A CNC turning center can accept a variety of different types of material for the spindle and workpiece. One popular material used is ceramic, which is popular because of its ability to remain stiff during processing. Other popular materials used in CNC turning centers include graphite, which is a very hard and wear resistant material, metal, which offers a higher degree of resistance to wear than most ceramics do, aluminum, which has a spindle with fewer parts and a smaller footprint than other materials, and titanium, which offers a lightweight construction and durable finish. CNC turning centers can also accept other types of hardware including pinion, V-groove and other type of cam-and-rod mechanism, as well as other types of accessories such as computerized tooling and die sets. This variety of equipment allows the operator to design and create exact works of art from very basic starting points.

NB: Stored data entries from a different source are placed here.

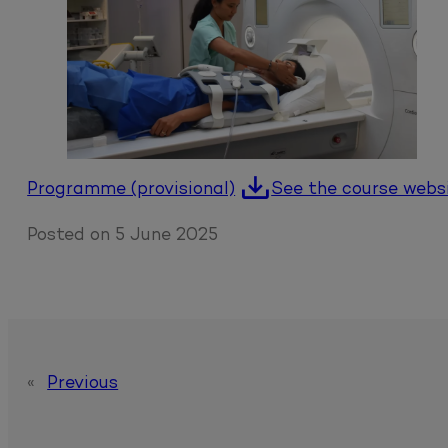
Programme (provisional)
See the course webs
Posted on
5 June 2025
«
Previous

Most turning centers incorporate computer-controlled tooling. In this manner the operator will program a series of operations to form the desired end product. For example, if a user wants to produce a brass pole, then programs specifying the diameter, material and length of the pole will be loaded into the CNC lathe. Once these operations are programmed, the operator places the workpiece into the CNC turning center and manually controls the diameter, length and other characteristics of the brass pole over the course of the lathe’s operation. Then, when the desired pole is completed, the user manually turns it in the opposite direction to get a different sized piece of brass. The CNC turning center can program operations in any direction as long as the user is holding the control key down at any given time.